# Homework Help: Limit computation

1. Jan 19, 2006

### MathematicalPhysicist

i need to compute the lim of (1+2/x)^x or (1-1/x)^x and (1+1/x)^(x+3) when x approaches infinity.
if you can provide a steady method to compute it, it will be appreciated.

btw i know that lim (1+1/x)^x as x->inf is "e", but does it have any correlation to here.

2. Jan 19, 2006

### ehild

Yes, it does.
For the first problem, replace x/2=y. You should determine lim (1+1/y)^(2y) as y->infinity.
lim (1+1/y)^(2y)=lim ((1+1/y)^2)->
(lim (1+1/y))^2 = e^2 if y->infinity.
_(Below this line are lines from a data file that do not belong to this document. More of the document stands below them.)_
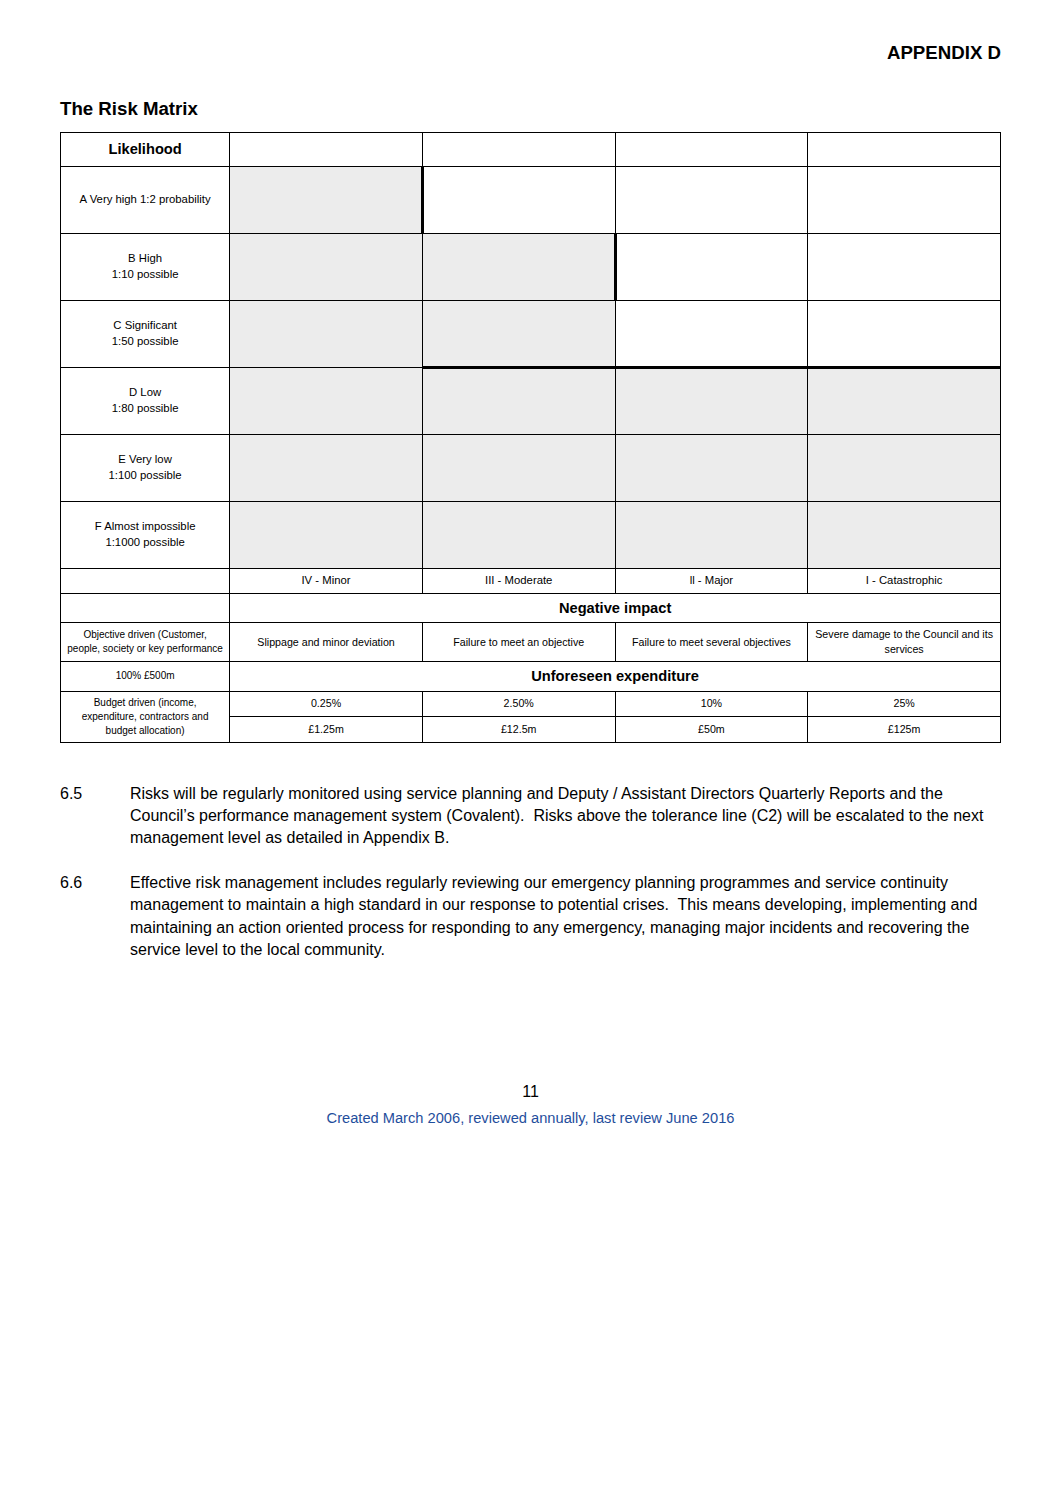APPENDIX D
The Risk Matrix
| Likelihood | | | | |
| A Very high 1:2 probability | | | | |
| B High 1:10 possible | | | | |
| C Significant 1:50 possible | | | | |
| D Low 1:80 possible | | | | |
| E Very low 1:100 possible | | | | |
| F Almost impossible 1:1000 possible | | | | |
| | IV - Minor | III - Moderate | ll - Major | I - Catastrophic |
| | Negative impact |
| Objective driven (Customer, people, society or key performance | Slippage and minor deviation | Failure to meet an objective | Failure to meet several objectives | Severe damage to the Council and its services |
| 100% £500m | Unforeseen expenditure |
| Budget driven (income, expenditure, contractors and budget allocation) | 0.25% | 2.50% | 10% | 25% |
| £1.25m | £12.5m | £50m | £125m |
6.5
Risks will be regularly monitored using service planning and Deputy / Assistant Directors Quarterly Reports and the Council’s performance management system (Covalent). Risks above the tolerance line (C2) will be escalated to the next management level as detailed in Appendix B.
6.6
Effective risk management includes regularly reviewing our emergency planning programmes and service continuity management to maintain a high standard in our response to potential crises. This means developing, implementing and maintaining an action oriented process for responding to any emergency, managing major incidents and recovering the service level to the local community.
11
Created March 2006, reviewed annually, last review June 2016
But this is equivalent with the original limit when x -> infinity.
As for the second problem, (1+1/x)^(x+3)=((1+1/x)^x)*(1+1/x)^3. You can proceed from here.
In case of the third problem
1-1/x=1/[1+1/(x-1)]
Let be y= x-1. If x -> infinity , so does y.
You have to detemine the limit
lim (1-1/x)^x when x->infinity. It is equivalent with
lim[(1/(1+1/y)]^(y+1)) when y->infinity.
lim[(1/(1+1/y)]^(y+1))=
1/lim[(1+1/y)^(y+1)]=1/lim[(1+1/y)^y*(1+1/y)] =1/[lim(1+1/y)^y*lim(1+1/y)]=1/e
ehild

3. Jan 19, 2006

### neurocomp2003

arrange and factorize

4. Jan 22, 2006

### MathematicalPhysicist

thanks, i think it's a simple substitution.